Monthly Archives: May 2023

Using Flows with Bull Queue in a NestJS Application

In this post, I will show how to use the new feature of Flows with Bull Queue using NestJS application. If you are new to using Bull Queue, here is my previous post about using bull queue in NestJS application.

What are Flows?

Flows are the new feature from Bull Queue. With this feature, we can establish a parent-child relationship between jobs. A job in a queue can create a number of children jobs and push them into another queue for processing.

In real-world applications, you will need to split large images, video files, or even text files into smaller chunks, process them and bind them together again. Flow is an ideal candidate to implement splitting and binding operations and processing those chunks in parallel.

Divide and Conquer OR Map-Reduce are very well-known programming techniques. Flows follow the same pattern when processing CPU-intensive jobs.

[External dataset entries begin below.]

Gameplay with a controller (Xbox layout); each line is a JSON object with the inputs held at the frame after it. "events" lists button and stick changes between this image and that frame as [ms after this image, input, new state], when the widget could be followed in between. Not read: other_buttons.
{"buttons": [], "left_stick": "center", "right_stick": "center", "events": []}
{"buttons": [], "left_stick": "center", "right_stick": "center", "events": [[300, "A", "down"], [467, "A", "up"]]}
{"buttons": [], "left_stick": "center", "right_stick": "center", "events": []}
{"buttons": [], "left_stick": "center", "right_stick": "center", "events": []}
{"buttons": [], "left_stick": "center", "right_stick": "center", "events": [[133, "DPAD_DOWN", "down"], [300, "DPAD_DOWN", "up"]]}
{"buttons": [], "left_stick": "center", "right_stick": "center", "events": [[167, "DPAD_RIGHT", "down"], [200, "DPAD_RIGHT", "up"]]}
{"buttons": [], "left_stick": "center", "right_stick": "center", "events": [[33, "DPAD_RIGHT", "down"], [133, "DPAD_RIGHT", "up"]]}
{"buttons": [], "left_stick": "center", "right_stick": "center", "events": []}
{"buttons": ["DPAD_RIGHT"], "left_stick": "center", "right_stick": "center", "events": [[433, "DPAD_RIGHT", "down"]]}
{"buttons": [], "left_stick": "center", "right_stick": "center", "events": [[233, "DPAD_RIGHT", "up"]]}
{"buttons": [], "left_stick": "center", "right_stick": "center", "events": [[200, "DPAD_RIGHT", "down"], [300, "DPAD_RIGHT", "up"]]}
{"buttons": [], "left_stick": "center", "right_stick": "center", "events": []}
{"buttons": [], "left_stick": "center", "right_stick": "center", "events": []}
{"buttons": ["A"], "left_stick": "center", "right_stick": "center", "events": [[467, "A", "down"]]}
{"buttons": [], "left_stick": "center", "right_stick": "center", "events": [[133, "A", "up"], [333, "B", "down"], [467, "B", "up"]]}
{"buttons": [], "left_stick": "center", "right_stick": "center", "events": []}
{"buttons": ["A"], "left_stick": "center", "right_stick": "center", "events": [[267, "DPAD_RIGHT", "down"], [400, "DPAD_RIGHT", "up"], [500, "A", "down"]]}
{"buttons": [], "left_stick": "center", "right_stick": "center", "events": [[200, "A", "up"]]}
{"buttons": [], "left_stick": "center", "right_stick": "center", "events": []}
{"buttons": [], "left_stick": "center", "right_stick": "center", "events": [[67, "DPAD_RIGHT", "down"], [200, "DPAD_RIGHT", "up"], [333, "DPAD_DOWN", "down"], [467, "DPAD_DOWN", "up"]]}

File Validation And Processing

Now, let’s look at a real example to understand how the Flows work. As part of this example, we will be processing a large file. This large fill will go through file validation and valid records will be processed further or merged into another file OR stored in the database. To understand this better, look at the diagram below:

Using Flows with Bull Queue

Flows with Bull Queue

 

I will not cover the basics to get started with NestJS Application, but you can look at this previous post to get started.

BullMQ offers Flows as a feature currently. One key thing to note is that BullMQ and Bull are different open-source libraries supporting the same set of features. And both libraries work with NestJs as well. Bull does not offer Flows as a feature yet.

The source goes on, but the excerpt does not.